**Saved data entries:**
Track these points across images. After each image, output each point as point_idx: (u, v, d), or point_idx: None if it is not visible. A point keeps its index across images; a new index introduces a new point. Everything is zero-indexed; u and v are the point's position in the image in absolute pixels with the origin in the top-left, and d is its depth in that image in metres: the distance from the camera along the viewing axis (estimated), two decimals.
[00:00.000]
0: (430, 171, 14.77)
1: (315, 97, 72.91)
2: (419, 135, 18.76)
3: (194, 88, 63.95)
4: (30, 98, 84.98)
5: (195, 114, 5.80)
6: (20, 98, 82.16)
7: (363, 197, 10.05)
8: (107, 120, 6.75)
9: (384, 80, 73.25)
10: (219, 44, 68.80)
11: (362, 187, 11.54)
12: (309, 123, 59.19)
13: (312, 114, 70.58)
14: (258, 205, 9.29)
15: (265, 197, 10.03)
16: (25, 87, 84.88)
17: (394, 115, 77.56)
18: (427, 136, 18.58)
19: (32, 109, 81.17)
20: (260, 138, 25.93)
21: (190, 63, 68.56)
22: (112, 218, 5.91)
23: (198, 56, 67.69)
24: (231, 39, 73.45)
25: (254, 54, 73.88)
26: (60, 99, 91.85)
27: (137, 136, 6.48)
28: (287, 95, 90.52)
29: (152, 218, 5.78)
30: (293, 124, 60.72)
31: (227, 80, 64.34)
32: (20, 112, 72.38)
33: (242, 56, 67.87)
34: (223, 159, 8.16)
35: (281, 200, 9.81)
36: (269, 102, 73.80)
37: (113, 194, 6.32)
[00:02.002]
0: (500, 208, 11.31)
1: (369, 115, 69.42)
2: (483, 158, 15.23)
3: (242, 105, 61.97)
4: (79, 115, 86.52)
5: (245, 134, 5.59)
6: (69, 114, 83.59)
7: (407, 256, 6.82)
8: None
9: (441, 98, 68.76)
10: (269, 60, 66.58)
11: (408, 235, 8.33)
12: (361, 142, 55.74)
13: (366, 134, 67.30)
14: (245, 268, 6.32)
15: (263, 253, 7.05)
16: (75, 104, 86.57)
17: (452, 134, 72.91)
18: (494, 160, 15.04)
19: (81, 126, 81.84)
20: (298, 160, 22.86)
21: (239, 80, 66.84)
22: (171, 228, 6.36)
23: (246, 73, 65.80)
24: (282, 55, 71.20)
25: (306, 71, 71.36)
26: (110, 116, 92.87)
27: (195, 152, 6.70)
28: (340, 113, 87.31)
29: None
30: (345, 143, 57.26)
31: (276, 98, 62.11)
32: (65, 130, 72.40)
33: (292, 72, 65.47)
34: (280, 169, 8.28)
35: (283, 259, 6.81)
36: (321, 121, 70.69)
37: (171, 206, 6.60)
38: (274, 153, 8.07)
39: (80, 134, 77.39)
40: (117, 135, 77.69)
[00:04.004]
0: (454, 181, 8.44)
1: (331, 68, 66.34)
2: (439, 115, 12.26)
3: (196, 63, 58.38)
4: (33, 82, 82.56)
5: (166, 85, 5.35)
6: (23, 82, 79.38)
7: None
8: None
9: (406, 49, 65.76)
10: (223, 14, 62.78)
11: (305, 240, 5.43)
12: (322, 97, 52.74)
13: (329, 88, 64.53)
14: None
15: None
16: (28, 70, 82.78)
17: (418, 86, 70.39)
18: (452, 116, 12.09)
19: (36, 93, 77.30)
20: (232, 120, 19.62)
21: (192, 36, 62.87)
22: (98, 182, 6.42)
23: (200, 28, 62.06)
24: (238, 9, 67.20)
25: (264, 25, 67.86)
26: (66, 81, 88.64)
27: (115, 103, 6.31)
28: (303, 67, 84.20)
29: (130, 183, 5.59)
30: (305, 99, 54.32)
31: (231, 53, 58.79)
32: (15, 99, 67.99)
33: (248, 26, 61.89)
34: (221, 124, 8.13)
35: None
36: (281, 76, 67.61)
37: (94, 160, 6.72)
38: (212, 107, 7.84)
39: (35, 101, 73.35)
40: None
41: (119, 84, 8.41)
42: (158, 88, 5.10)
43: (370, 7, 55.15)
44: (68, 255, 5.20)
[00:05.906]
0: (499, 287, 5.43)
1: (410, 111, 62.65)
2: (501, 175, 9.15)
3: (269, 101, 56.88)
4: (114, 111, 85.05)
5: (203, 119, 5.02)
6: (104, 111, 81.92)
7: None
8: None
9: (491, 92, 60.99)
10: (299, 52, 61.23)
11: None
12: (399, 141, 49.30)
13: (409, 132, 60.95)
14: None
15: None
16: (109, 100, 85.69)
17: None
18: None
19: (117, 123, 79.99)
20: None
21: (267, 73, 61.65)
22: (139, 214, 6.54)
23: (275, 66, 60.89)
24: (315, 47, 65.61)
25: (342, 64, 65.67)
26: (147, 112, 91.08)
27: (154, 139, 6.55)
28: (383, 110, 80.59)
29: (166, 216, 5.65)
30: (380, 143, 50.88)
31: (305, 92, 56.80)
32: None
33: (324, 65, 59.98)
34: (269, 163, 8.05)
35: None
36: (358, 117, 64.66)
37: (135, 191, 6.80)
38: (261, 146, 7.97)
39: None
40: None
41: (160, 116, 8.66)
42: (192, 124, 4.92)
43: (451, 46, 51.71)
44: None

**Task:** Write every record above out again exactly as it stands.

**Answer section:**
Track these points across images. After each image, output each point as point_idx: (u, v, d), or point_idx: None if it is not visible. A point keeps its index across images; a new index introduces a new point. Everything is zero-indexed; u and v are the point's position in the image in absolute pixels with the origin in the top-left, and d is its depth in that image in metres: the distance from the camera along the viewing axis (estimated), two decimals.
[00:00.000]
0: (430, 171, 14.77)
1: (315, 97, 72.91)
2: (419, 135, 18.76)
3: (194, 88, 63.95)
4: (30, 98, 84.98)
5: (195, 114, 5.80)
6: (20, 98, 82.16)
7: (363, 197, 10.05)
8: (107, 120, 6.75)
9: (384, 80, 73.25)
10: (219, 44, 68.80)
11: (362, 187, 11.54)
12: (309, 123, 59.19)
13: (312, 114, 70.58)
14: (258, 205, 9.29)
15: (265, 197, 10.03)
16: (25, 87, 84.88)
17: (394, 115, 77.56)
18: (427, 136, 18.58)
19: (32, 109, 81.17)
20: (260, 138, 25.93)
21: (190, 63, 68.56)
22: (112, 218, 5.91)
23: (198, 56, 67.69)
24: (231, 39, 73.45)
25: (254, 54, 73.88)
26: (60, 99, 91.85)
27: (137, 136, 6.48)
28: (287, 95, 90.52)
29: (152, 218, 5.78)
30: (293, 124, 60.72)
31: (227, 80, 64.34)
32: (20, 112, 72.38)
33: (242, 56, 67.87)
34: (223, 159, 8.16)
35: (281, 200, 9.81)
36: (269, 102, 73.80)
37: (113, 194, 6.32)
[00:02.002]
0: (500, 208, 11.31)
1: (369, 115, 69.42)
2: (483, 158, 15.23)
3: (242, 105, 61.97)
4: (79, 115, 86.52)
5: (245, 134, 5.59)
6: (69, 114, 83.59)
7: (407, 256, 6.82)
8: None
9: (441, 98, 68.76)
10: (269, 60, 66.58)
11: (408, 235, 8.33)
12: (361, 142, 55.74)
13: (366, 134, 67.30)
14: (245, 268, 6.32)
15: (263, 253, 7.05)
16: (75, 104, 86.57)
17: (452, 134, 72.91)
18: (494, 160, 15.04)
19: (81, 126, 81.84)
20: (298, 160, 22.86)
21: (239, 80, 66.84)
22: (171, 228, 6.36)
23: (246, 73, 65.80)
24: (282, 55, 71.20)
25: (306, 71, 71.36)
26: (110, 116, 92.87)
27: (195, 152, 6.70)
28: (340, 113, 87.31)
29: None
30: (345, 143, 57.26)
31: (276, 98, 62.11)
32: (65, 130, 72.40)
33: (292, 72, 65.47)
34: (280, 169, 8.28)
35: (283, 259, 6.81)
36: (321, 121, 70.69)
37: (171, 206, 6.60)
38: (274, 153, 8.07)
39: (80, 134, 77.39)
40: (117, 135, 77.69)
[00:04.004]
0: (454, 181, 8.44)
1: (331, 68, 66.34)
2: (439, 115, 12.26)
3: (196, 63, 58.38)
4: (33, 82, 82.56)
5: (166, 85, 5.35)
6: (23, 82, 79.38)
7: None
8: None
9: (406, 49, 65.76)
10: (223, 14, 62.78)
11: (305, 240, 5.43)
12: (322, 97, 52.74)
13: (329, 88, 64.53)
14: None
15: None
16: (28, 70, 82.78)
17: (418, 86, 70.39)
18: (452, 116, 12.09)
19: (36, 93, 77.30)
20: (232, 120, 19.62)
21: (192, 36, 62.87)
22: (98, 182, 6.42)
23: (200, 28, 62.06)
24: (238, 9, 67.20)
25: (264, 25, 67.86)
26: (66, 81, 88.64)
27: (115, 103, 6.31)
28: (303, 67, 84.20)
29: (130, 183, 5.59)
30: (305, 99, 54.32)
31: (231, 53, 58.79)
32: (15, 99, 67.99)
33: (248, 26, 61.89)
34: (221, 124, 8.13)
35: None
36: (281, 76, 67.61)
37: (94, 160, 6.72)
38: (212, 107, 7.84)
39: (35, 101, 73.35)
40: None
41: (119, 84, 8.41)
42: (158, 88, 5.10)
43: (370, 7, 55.15)
44: (68, 255, 5.20)
[00:05.906]
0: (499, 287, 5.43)
1: (410, 111, 62.65)
2: (501, 175, 9.15)
3: (269, 101, 56.88)
4: (114, 111, 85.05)
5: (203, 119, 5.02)
6: (104, 111, 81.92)
7: None
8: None
9: (491, 92, 60.99)
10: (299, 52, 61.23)
11: None
12: (399, 141, 49.30)
13: (409, 132, 60.95)
14: None
15: None
16: (109, 100, 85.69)
17: None
18: None
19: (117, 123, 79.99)
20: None
21: (267, 73, 61.65)
22: (139, 214, 6.54)
23: (275, 66, 60.89)
24: (315, 47, 65.61)
25: (342, 64, 65.67)
26: (147, 112, 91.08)
27: (154, 139, 6.55)
28: (383, 110, 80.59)
29: (166, 216, 5.65)
30: (380, 143, 50.88)
31: (305, 92, 56.80)
32: None
33: (324, 65, 59.98)
34: (269, 163, 8.05)
35: None
36: (358, 117, 64.66)
37: (135, 191, 6.80)
38: (261, 146, 7.97)
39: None
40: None
41: (160, 116, 8.66)
42: (192, 124, 4.92)
43: (451, 46, 51.71)
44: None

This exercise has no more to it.